Careful monitoring of the multiple signs of disease progression is necessary to address the challenges associated with the initiation and adjustment of disease-modifying therapies. The monitoring of a patient should begin immediately after diagnosis to establish a baseline assessment. Thereafter, periodic assessments of peripheral neuropathy symptoms, including sensory-motor and autonomic manifestations, as well as the monitoring of ocular and central nervous system involvement should be performed.46 Common symptomatology of peripheral neuropathy includes pain, paresthesia, walking difficulties, balance disorders, and difficulties with fine dexterity. The NIS, combining motor function, sensory function, and tendon reflexes, has been used in clinical trials in patients with ATTRv-PN31,47 and reflects the severity of the neuropathy.48,49 Others composite scales based in NIS as the mentioned mNIS+7 are often avoided in clinical practice due their complexity and time consumption.

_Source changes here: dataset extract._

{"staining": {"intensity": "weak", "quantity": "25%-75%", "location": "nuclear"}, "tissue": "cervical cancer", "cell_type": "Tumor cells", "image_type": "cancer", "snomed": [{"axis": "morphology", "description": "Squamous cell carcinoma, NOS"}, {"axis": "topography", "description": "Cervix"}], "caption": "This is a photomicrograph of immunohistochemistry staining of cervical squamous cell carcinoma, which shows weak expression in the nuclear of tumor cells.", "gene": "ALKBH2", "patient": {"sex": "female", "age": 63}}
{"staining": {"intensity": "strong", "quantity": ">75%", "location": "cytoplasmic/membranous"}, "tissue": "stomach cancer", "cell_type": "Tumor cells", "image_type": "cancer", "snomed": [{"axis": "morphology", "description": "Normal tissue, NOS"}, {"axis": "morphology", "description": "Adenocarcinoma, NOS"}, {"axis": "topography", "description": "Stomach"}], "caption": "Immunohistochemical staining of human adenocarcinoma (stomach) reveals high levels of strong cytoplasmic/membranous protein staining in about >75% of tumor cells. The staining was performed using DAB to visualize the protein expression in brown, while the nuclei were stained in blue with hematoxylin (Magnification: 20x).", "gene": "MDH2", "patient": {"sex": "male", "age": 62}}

The polyneuropathy disability (PND) score, as well as the six-minute walk test (6-MWT) and the timed 10-MWT, evaluates the impact of neuropathy on ambulation. Furthermore, 6MWT and 10MWT are functional exercise-based tests that correlate with the cardio-pulmonary function and provide prognostic information in patients with cardiac involvement.50 Other relevant neurological tests include nerve conduction studies in the four extremities to examine large, myelinated nerve fibers, which are mandatory in mild and moderate neuropathy. Investigations of unmyelinated and small nerve fibers, like the assessment of laser-evoked potentials, temperature quantitative sensory testing or silent period for small fiber sensory neuropathy assessment, are recommended when available.51

Autonomic manifestations are present in 75% of patients,52 therefore, a systematic clinical screening should be performed. The COMPASS 31 questionnaire, provides a broad assessment of the severity and extent of a range of autonomic symptoms, including vasomotor, secretomotor, gastrointestinal, and bladder dysfunction. It has shown efficacy in monitoring longitudinal changes in autonomic function.53 Additional assessments include sudomotor function tests, postural hypotension tests, heart rate variability tests, and the modified body mass index (mBMI), which can be used as an indirect marker of gastrointestinal dysautonomia.52

Finally, the Rasch-built Overall Disability Scale (R-ODS) can be used to assess disability, since it measures the effect of the disease on activities of daily living in patients with peripheral neuropathy.54 Table 1 summarizes the common minimum set of evaluations that should be used to monitor the progression of neuropathy.46,55 The recommended frequency of assessment in general is every 6 or 12 months, depending on the disease course, the severity of the polyneuropathy, and the response to treatment.52

Table 1 Recommended Set of Evaluation to Monitor Progression of Neuropathya

Conclusions

ATTRv-PN is a progressive and lethal disease in which early therapeutic intervention is key for better patient outcomes. Recently approved disease-modifying therapies have changed the course of the disease, highlighting the need for guidance on managing ATTRv-PN. To monitor the disease course, clinicians should undertake detailed assessments of the multiple symptoms and signs of neuropathy at baseline and during follow-up.

Disclosure

The authors report no conflicts of interest in this work.